Level-ground walking for a bipedal robot with a torso via hip series elastic actuators and its gait bifurcation control

• A level-ground walking method for a bipedal robot with a torso is proposed.
• Hip SEAs support the torso as well as complement energy via elastic potential energy.
• Our simple control scheme can lead to an efficient and natural stable period-1 gait.
• A variety of bifurcation gaits are observed, many of which never reported before.
• Bifurcation gait can be controlled to period-1 gait, which has better performance.
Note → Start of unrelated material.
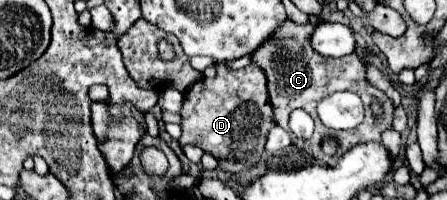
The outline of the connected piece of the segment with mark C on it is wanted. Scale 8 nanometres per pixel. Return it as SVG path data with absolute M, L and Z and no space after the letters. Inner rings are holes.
M319 17L317 23L307 21L303 25L293 23L291 19L285 19L285 23L281 23L281 27L277 27L277 35L273 35L273 39L267 39L267 43L261 43L259 51L251 55L251 63L261 67L265 71L267 83L269 83L269 103L273 105L273 121L277 125L281 125L285 131L289 131L289 115L293 109L303 109L307 111L313 119L315 119L315 131L311 135L311 139L297 139L293 135L293 143L307 151L309 155L313 155L317 161L325 163L325 165L335 165L339 161L339 157L349 151L353 145L357 143L365 143L365 141L379 141L381 133L385 129L391 129L391 121L393 121L393 105L391 101L385 97L383 91L379 91L377 87L373 87L365 73L367 73L367 65L359 59L359 55L347 55L347 57L323 57L317 51L313 51L311 47L311 35L317 29L317 25L321 25L323 19ZM335 91L353 91L361 97L363 105L365 105L365 119L357 129L349 129L349 131L337 131L337 133L329 133L329 129L325 129L317 115L315 115L315 103L319 103L323 97L327 97L329 93ZM377 99L383 107L383 115L375 117L371 111L371 101ZM323 137L333 137L337 139L337 153L325 155L321 149L321 141Z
Recent studies have shown that a bipedal robot with a torso supported by springs on the hip can have a stable passive gait on a slope, while such a robot walking on level ground is a new challenge and has rarely been studied. This research adds actuators in series with the springs to form series elastic actuators on the hip and applies a state machine as controller to achieve stable walking on level ground. During walking, hip series elastic actuators support the torso from the legs as well as complement the energy to the system via elastic potential energy. The state machine uses the landing impact of the swing leg and the actuation durations as events to make the robot switch between successive active and passive walking processes. Because this simple scheme makes full use of the dynamics of the robot, it can lead to an efficient and natural gait. By means of numerical simulation, in addition to the stable period-1 gait, we found a variety of gait bifurcation phenomena, including the period-doubling bifurcation, the Neimark–Sacker bifurcation, the Neimark–Sacker-2 bifurcation, the period-X bifurcation, and the Neimark–Sacker-X bifurcation, among which many types have never been reported in previous studies. We also show that the unstable period-1 gait embedded in the bifurcation gait can be stabilized by applying the Ott–Grebogi–Yorke method. Not only can the gait bifurcation be suppressed, but also higher gait performance can be achieved.